*** DATASET EXTRACT ***

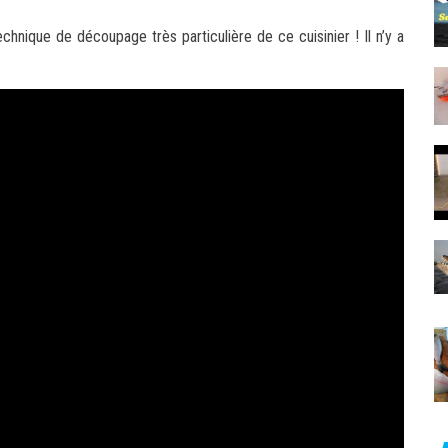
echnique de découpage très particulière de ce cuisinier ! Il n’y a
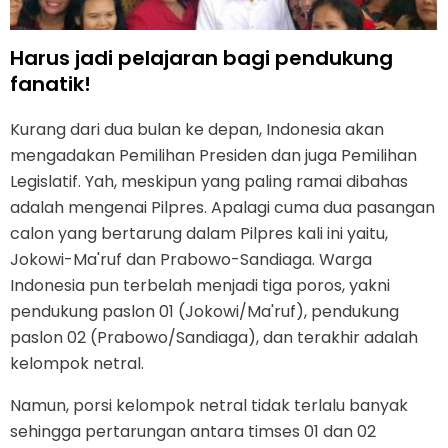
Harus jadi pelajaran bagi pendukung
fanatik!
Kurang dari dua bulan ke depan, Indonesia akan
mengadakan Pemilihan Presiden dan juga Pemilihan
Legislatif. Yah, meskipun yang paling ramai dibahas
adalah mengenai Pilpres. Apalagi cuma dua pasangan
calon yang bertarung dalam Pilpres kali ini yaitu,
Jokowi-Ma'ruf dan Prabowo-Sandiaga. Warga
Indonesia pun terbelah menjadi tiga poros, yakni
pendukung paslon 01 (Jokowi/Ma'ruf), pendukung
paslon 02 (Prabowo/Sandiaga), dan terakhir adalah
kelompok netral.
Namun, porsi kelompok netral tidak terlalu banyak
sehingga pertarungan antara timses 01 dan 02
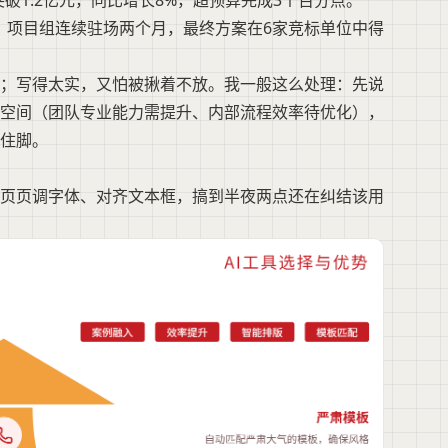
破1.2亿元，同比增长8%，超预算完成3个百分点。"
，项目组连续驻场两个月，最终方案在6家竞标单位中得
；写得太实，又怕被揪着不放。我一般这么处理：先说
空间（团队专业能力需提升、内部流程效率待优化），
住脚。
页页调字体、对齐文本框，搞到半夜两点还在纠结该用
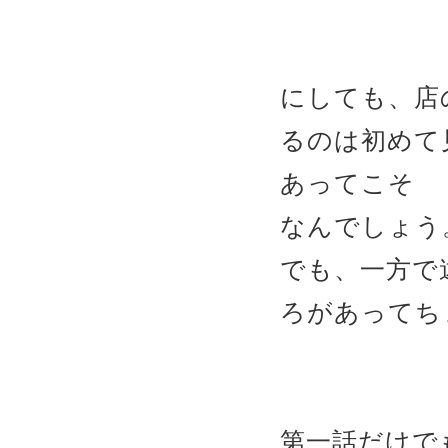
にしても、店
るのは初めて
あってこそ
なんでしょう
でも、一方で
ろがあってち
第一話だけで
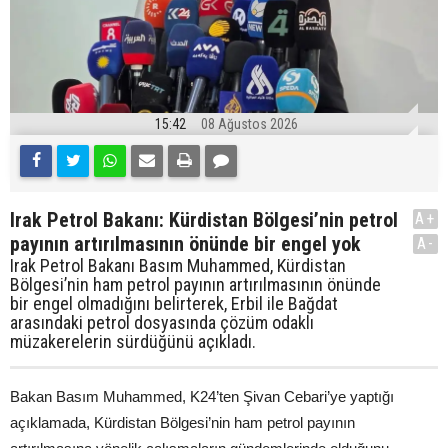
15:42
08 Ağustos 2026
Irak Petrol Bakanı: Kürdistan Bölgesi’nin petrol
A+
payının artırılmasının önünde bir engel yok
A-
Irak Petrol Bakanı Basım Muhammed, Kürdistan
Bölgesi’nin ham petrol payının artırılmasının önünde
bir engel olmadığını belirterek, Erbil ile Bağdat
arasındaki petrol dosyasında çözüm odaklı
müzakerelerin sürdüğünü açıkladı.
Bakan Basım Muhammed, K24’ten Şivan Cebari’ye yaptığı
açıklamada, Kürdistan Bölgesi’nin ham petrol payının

***
*** DATASET EXTRACT ***

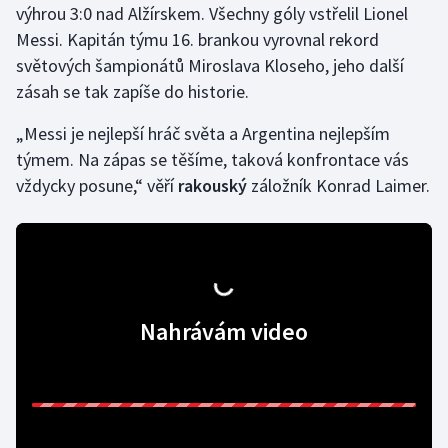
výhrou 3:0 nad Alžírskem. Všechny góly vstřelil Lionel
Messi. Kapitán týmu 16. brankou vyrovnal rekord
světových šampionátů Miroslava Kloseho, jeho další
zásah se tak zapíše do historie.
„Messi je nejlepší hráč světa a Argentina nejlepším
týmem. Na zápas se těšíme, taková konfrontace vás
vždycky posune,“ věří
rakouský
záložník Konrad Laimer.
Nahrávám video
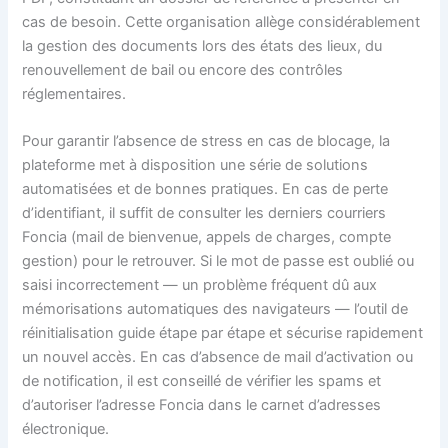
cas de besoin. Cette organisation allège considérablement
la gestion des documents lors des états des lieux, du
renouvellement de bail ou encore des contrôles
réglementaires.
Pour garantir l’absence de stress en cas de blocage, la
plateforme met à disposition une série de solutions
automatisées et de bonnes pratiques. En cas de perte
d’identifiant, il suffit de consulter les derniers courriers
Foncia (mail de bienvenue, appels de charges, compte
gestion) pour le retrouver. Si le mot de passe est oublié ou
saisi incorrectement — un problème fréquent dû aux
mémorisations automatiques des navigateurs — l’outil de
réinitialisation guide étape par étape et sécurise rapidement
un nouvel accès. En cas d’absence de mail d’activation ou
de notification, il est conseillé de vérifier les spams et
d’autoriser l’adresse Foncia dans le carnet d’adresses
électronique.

***
*** DATASET EXTRACT ***

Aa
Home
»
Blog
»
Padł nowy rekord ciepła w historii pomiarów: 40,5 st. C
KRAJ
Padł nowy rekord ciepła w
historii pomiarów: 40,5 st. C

***

▶ [TASK REQUIREMENTS] Return the stretch of data that begins with the line showing "echnique de découpage" and goes on through the line showing "adalah mengenai Pilpres.", exactly, with pictures removed.

▶ [ANSWER SECTION]
echnique de découpage très particulière de ce cuisinier ! Il n’y a
Harus jadi pelajaran bagi pendukung
fanatik!
Kurang dari dua bulan ke depan, Indonesia akan
mengadakan Pemilihan Presiden dan juga Pemilihan
Legislatif. Yah, meskipun yang paling ramai dibahas
adalah mengenai Pilpres. Apalagi cuma dua pasangan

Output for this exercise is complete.